和服は、立ち直せば、代々受け継げるものだ。
男の和装(紋服)、黒羽二重の羽織に、黒もしくは茶色のしま柄の袴を合わせる正装は身が引き締まる。
礼装の和服文化は、せめても将来に引き継がれてほしいものだ。
神殿で神主・巫女さんで式次を行うのではなく、家と家、そして仲人の証人をえてこじんまり行う。
こんな結婚式は、ご近所さんも協力しての地域社会のよき習わしであったと思う。

生粋の鎌倉っ子のお嬢さんが、結婚すると。。。何とも喜ばしい。それも観光的鎌倉を避けて式をあげると。
皇室の御用邸がある葉山の森戸大明神で式を執り行うのだと。この神社は、源頼朝の創建した神社。
静かな葉山森戸の海沿いの少し海に突き出た部分にあり、静かで抜群の眺望と雰囲気ある所。
風光明媚な景勝地、鎌倉幕府の重要な戦略地でもあった。
鎌倉幕府の公式記録『吾妻鏡』にも、流鏑馬(やぶさめ)、笠懸(かさがけ)、相撲(すもう)が、
杜戸(森戸)において盛んに催されたと記されている。この地は、鎌倉幕府の重要御家人であった、
三浦一族が支配しており、その足跡の一つに森戸一帯は三浦義明の六男、森戸重行が治めていた。
森戸大明神本殿左手にある広場辺りに源頼朝の別邸があったといわれている。
森戸大明神まえの杜戸(森戸)の浜は、三浦一族の騎馬練習場であった由。
森戸大明神本殿右手から裏に回ると千貫松と呼ばれているところがある。
千貫松は、1181年(養和元年)6月、源頼朝が三浦一族の居城であった衣笠城に向かう途中、
杜戸(森戸)で休憩した。
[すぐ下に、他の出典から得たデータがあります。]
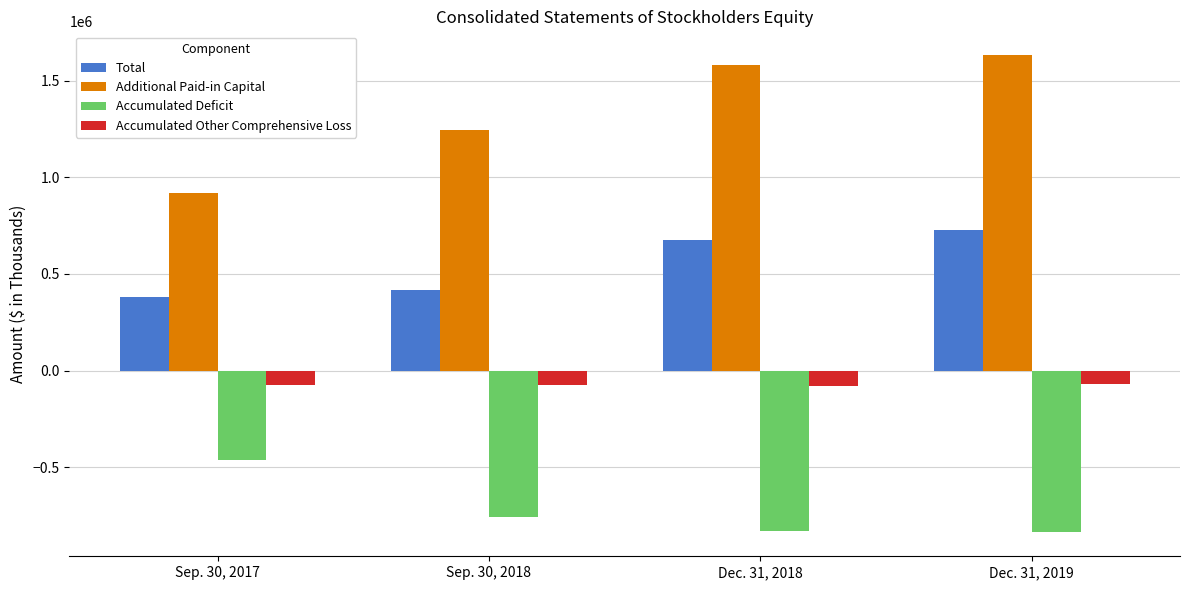

Which series has the largest total across all categories?

Additional Paid-in Capital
その時岩上の松をみて「如何にも珍しい松」とほめたところ、
出迎えた和田義盛が「千貫の価値ありとて、千貫松と呼びて候」と答えたという伝説の松。
海上には森戸神社の鳥居がみえ、鳥居の立っている小さな島を名島という。
往古は、岩場でつながっていたと言われている。

由緒ある森戸の風情の中で悪友のお嬢さんが、森戸大明神で結婚式を挙げる。
相模湾越しに見ゆる富士山、千貫松との景観は、最良のお祝いと思い載せてみた。
源頼朝が鎌倉を見定めたという旗立山(鐙摺城址)下にある日影茶屋での会食。
鎌倉っ子にして最良の式典場所とおもえる。お幸せにと・・・対岸の稲村ヶ崎より頭を垂れたい。

森戸大明神。。。石原裕次郎(こんな故人も忘れ去られた存在??)。
名島の向こうに見えるのが裕次郎灯台。僕等の青春時代、楽しい思い出の場所。
森戸大明神境内にある「マルチーノ公使 ベルツ博士記念碑」。
マルチーノ公使 ベルツ博士が、保養地として最適と皇室に進言した。
1894年(明治27年)に葉山御用邸が造営された。
詩人、歌人であるフランス文学者、堀口大學氏の歌碑。「花はいろ 人はこころ」と刻まれている。
堀口氏は1950年(昭和25年)から1981年(昭和56年)まで終生を葉山に住んでいた。
今や世界的企業に上り詰めた「味の素」は、ここ葉山で産声を上げた。
葉山・・近くの秋谷、学生時代の思い出ある心の故郷的地でもある。